En la semana 13 de tu embarazo, es muy común que las aversiones alimentarias se sientan bastante intensas. Muchas personas notan que este es un período en el que la sensibilidad a ciertos alimentos y olores está en su punto más alto, a menudo coincidiendo con el pico de las hormonas del primer trimestre. Es una experiencia compartida por aproximadamente el 60% de los embarazos, y es completamente normal si te encuentras evitando alimentos que antes disfrutabas.
Estas aversiones pueden manifestarse de diversas maneras, desde un rechazo repentino a la carne o los huevos, hasta una fuerte aversión al café, el ajo o las comidas picantes.
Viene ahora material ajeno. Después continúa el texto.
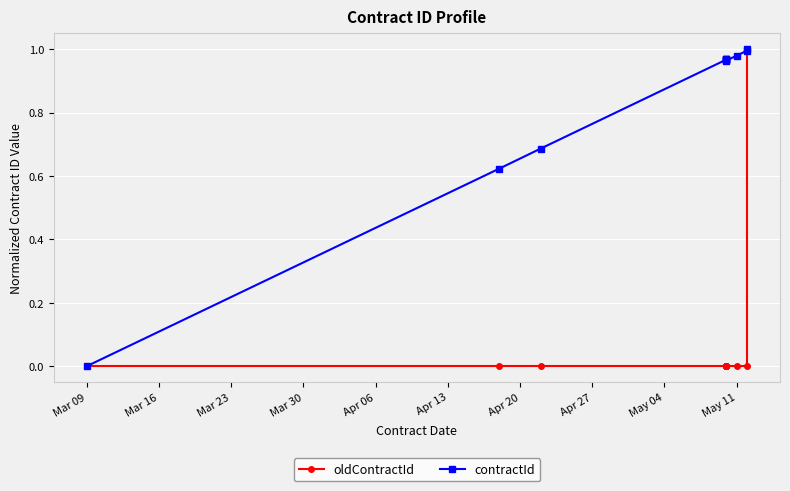

What is the spread (max minus min) of values at May 04?

1.0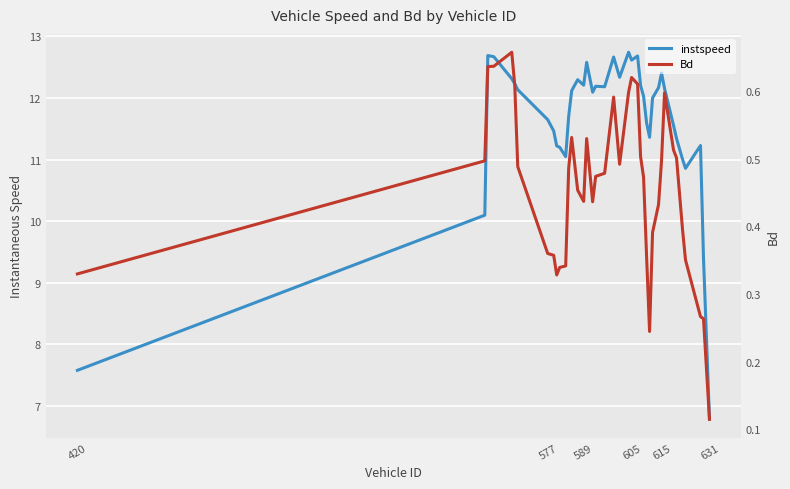

True or false: instspeed has a value of 5.5 at 18.

False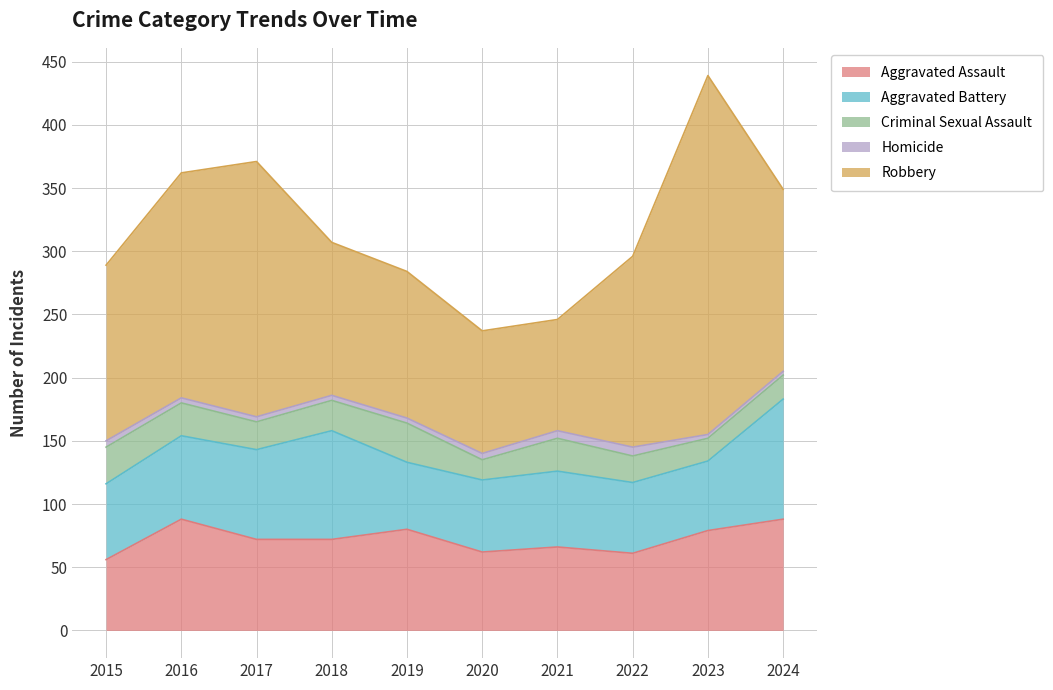

True or false: Aggravated Battery has a value of 91 at 2016.

False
Incluso los olores fuertes pueden desencadenar una reacción. La buena noticia es que, aunque ahora puedan ser un desafío, estas aversiones suelen suavizarse a medida que avanzas hacia la mitad del embarazo. Para muchas personas, la transición al segundo trimestre trae consigo una disminución gradual de estas sensibilidades, permitiendo un regreso a una alimentación más variada.
Desde una perspectiva basada en la evidencia, se cree que estas aversiones actúan como un mecanismo de protección natural. Durante las primeras etapas del desarrollo fetal, el cuerpo puede estar instintivamente protegiéndote de posibles patógenos transmitidos por los alimentos, especialmente en un momento tan vulnerable. Reconocer esto puede ofrecer una sensación de calma, sabiendo que tu cuerpo está haciendo lo que considera mejor para ti y para el bebé.
Es importante recordar que, a corto plazo, estas aversiones no suelen generar preocupaciones nutricionales significativas. Tu cuerpo es increíblemente adaptable, y la mayoría de las personas logran mantener una ingesta equilibrada a medida que las aversiones se resuelven. La clave es escuchar a tu cuerpo, elegir lo que te apetece y lo que te sienta bien, y confiar en que esta fase es temporal. Si sientes que tus aversiones te impiden comer grupos enteros de alimentos o te preocupan, una conversación con tu proveedor de atención es un excelente paso. Recuerda, eres tú quien decide cómo navegar este período, y hay muchas opciones para apoyarte. Tu proveedor es tu mejor recurso para tu situación específica.